WORK REQUIRED: Rewrite all of the rows below, swapping each "series" for "data series" and changing nothing else. Leave the pictures out of your answer.

Data visualization images:
★ ★ ★ ★ ★ ★ ★

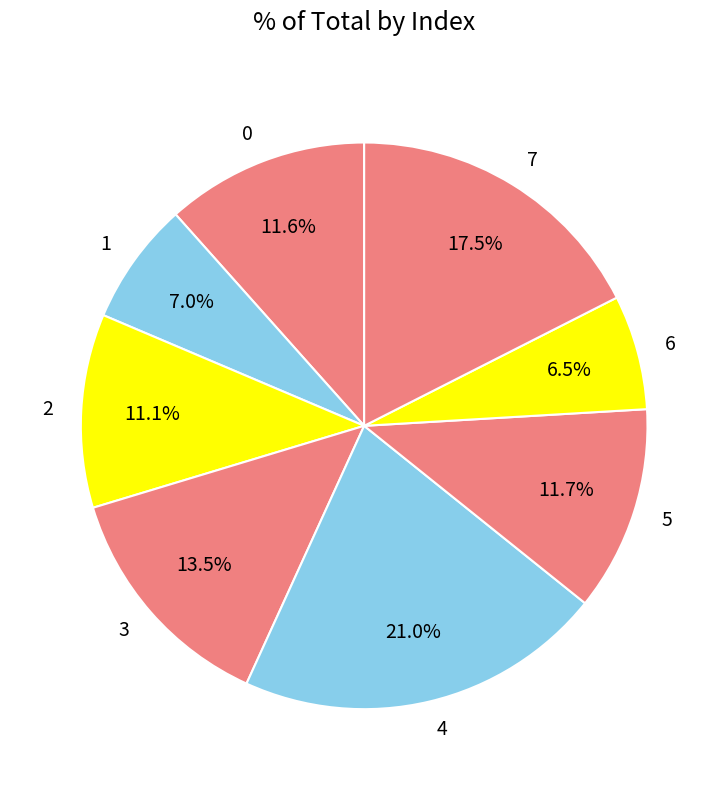

What percentage do 3 and 7 together represent?

31.0%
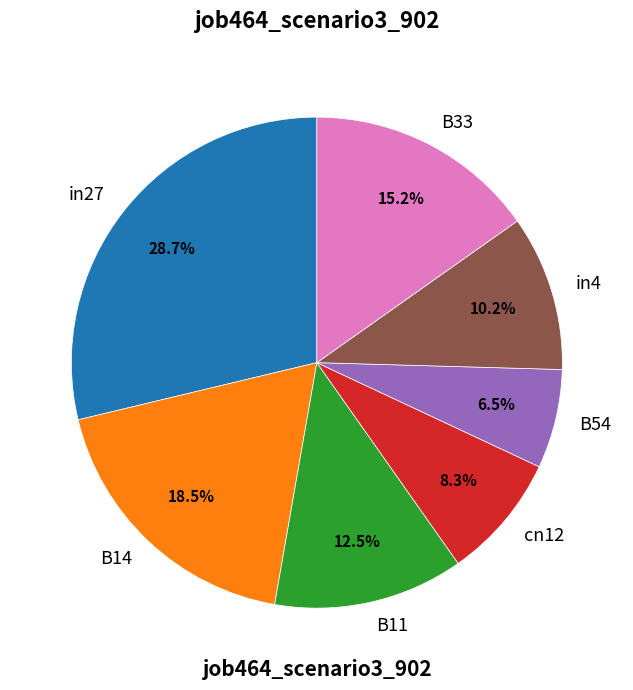

The in27 slice represents 29% of the pie. True or false?

True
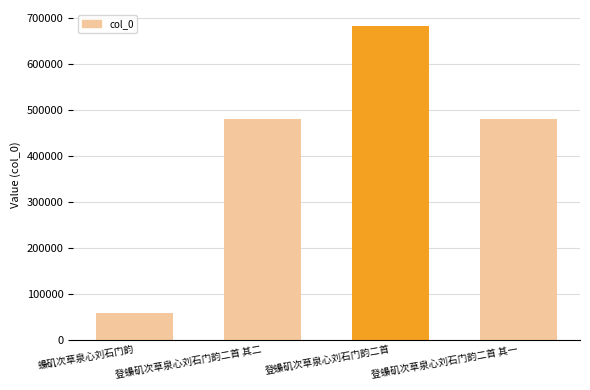

The value at 登蟂矶次草泉心刘石门韵二首 其二 is 479970. True or false?

True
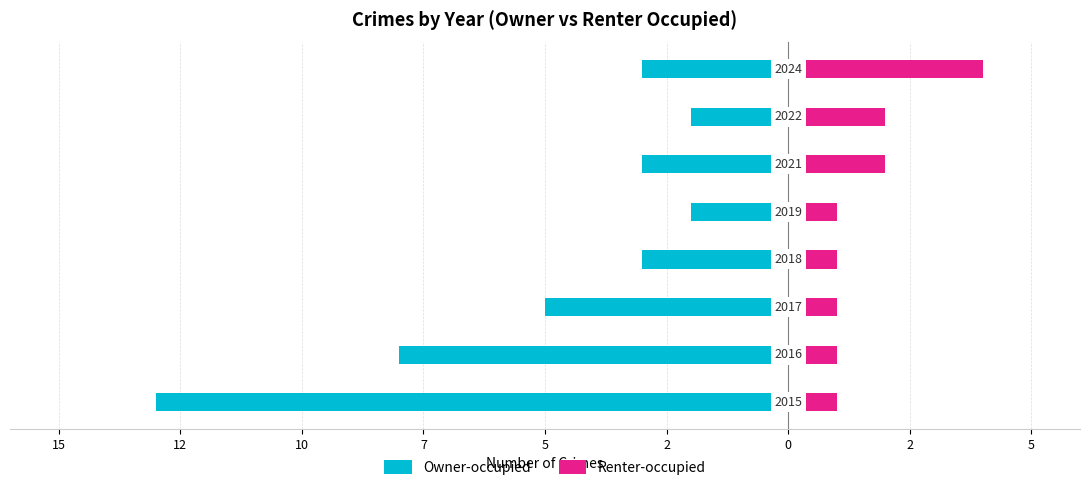

Which series has the largest range (max minus min)?

Owner-occupied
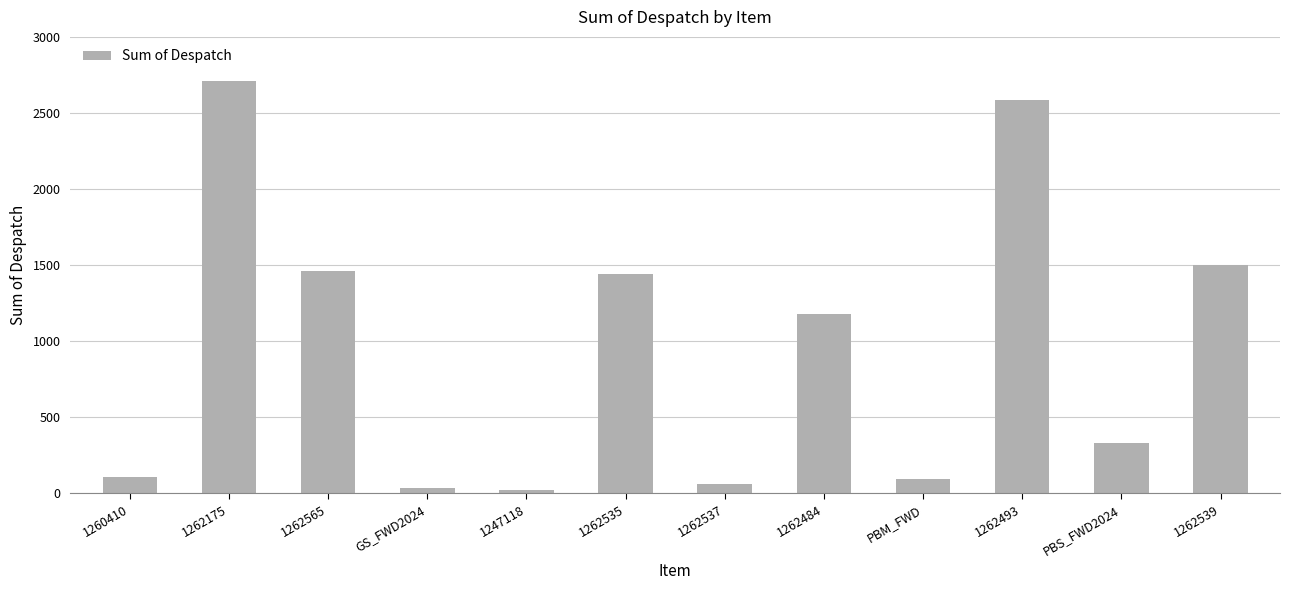

What is the label of the 9th bar from the right?

GS_FWD2024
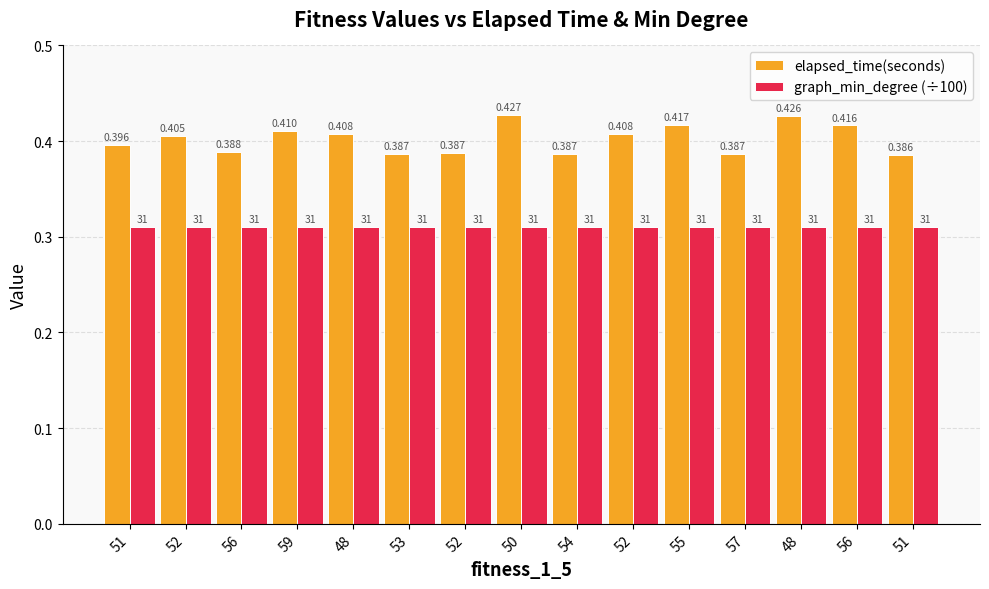

Rank the series by their maximum value, from lowest to highest.

graph_min_degree (÷100), elapsed_time(seconds)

★ ★ ★ ★ ★ ★ ★

RESPONSE AREA:
What percentage do 3 and 7 together represent?

31.0%

The in27 slice represents 29% of the pie. True or false?

True

The value at 登蟂矶次草泉心刘石门韵二首 其二 is 479970. True or false?

True

Which data series has the largest range (max minus min)?

Owner-occupied

What is the label of the 9th bar from the right?

GS_FWD2024

Rank the data series by their maximum value, from lowest to highest.

graph_min_degree (÷100), elapsed_time(seconds)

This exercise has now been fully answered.